Where does all this leave the liberal project? Actually, with a great deal of potential. Despite a quarter-century of ever more sophisticated and coordinated right-wing propaganda (lately abetted by the White House), most Americans are not religious absolutists or government-haters. Most are far more tolerant of racial, ethnic, religious, and sexual minorities than their grandparents were. Most accept the coming of age of women as equal citizens and economic beings. Most are skeptical of corporate excesses. Most actually want more from government -- to ensure health insurance that can never be taken away, to give ordinary people a fair shake in the workplace, and to keep large corporations from pillaging the environment. Most still value traditional Social Security. All this reï¬‚ects the residual strength, enduring values, and recent gains of liberalism, even if the liberal label is in disfavor.

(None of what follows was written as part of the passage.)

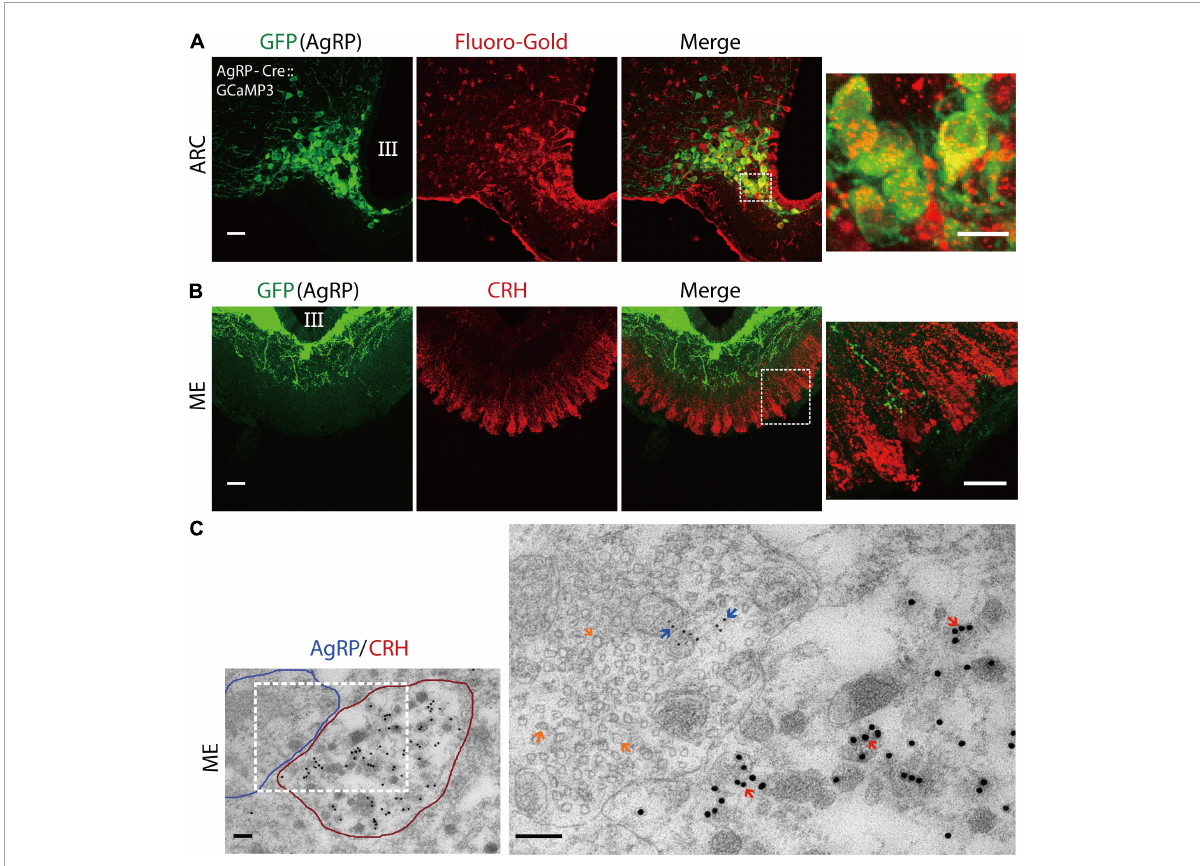
FIGURE1 Agouti-related peptide (AgRP) neurons project to corticotropin-releasing hormone (CRH) neuronal terminals in the median eminence. (A) The retrograde tracer Fluoro-Gold was peripherally delivered in AgRP-Cre:GCaMP3 mice. Confocal image showing AgRP neurons in the arcuate nucleus (ARC) stained with an anti-GFP antibody (for GCaMP3; green) and anti-Fluoro-Gold antibody (red). The dotted boxed area indicates higher magnifications image. Scale bars, 40 and 10 µ m (box). (B) Confocal image showing anti-GFP (green) and anti-CRH (red) immunoreactivity in the median-eminence (ME). Higher magnification image indicated by box shows AgRP and CRH neuronal axon terminals in the external layer of the ME. Scale bars, 40 and 10 µ m (box). (C) Double immuno-electron microscopic images showing an AgRP nerve terminal (outlined in blue) contacting a CRH neuronal terminal (outlined in red) in the ME of wild-type mice. Note that the AgRP neuronal axon terminal makes direct contact to the axon terminal of the CRH neuron. Inset box image shows higher magnification image. AgRP immunoreactivity (6-nm gold particle) indicated by blue arrow and CRH immunoreactivity (18-nm gold particle) indicated by red arrow in the external layer of the ME. Large dense-core vesicles indicate CRH-containing vesicles, while small clear vesicles marked by orange arrows in AgRP neuronal terminal indicate gamma-aminobutyric-acid (GABA)-containing vesicles. Scale bars, 500 and 200 nm, respectively. III, third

I believe that he is wrong about the political right representing religious "absolutism," intolerance, inequality of women, or corporations "pillaging the environment." I also think he is wrong about most people wanting "more government."
How does this view represent a unified, focused philosophy about the purpose of the state and the use of government for liberalism? If the liberal argument is that we need more government to control the intolerance of regular folks, protect women from regular folks, and defend regular folk from the large number of regular folks working together productively in groups that we call corporations, this isn't much of a philosophy.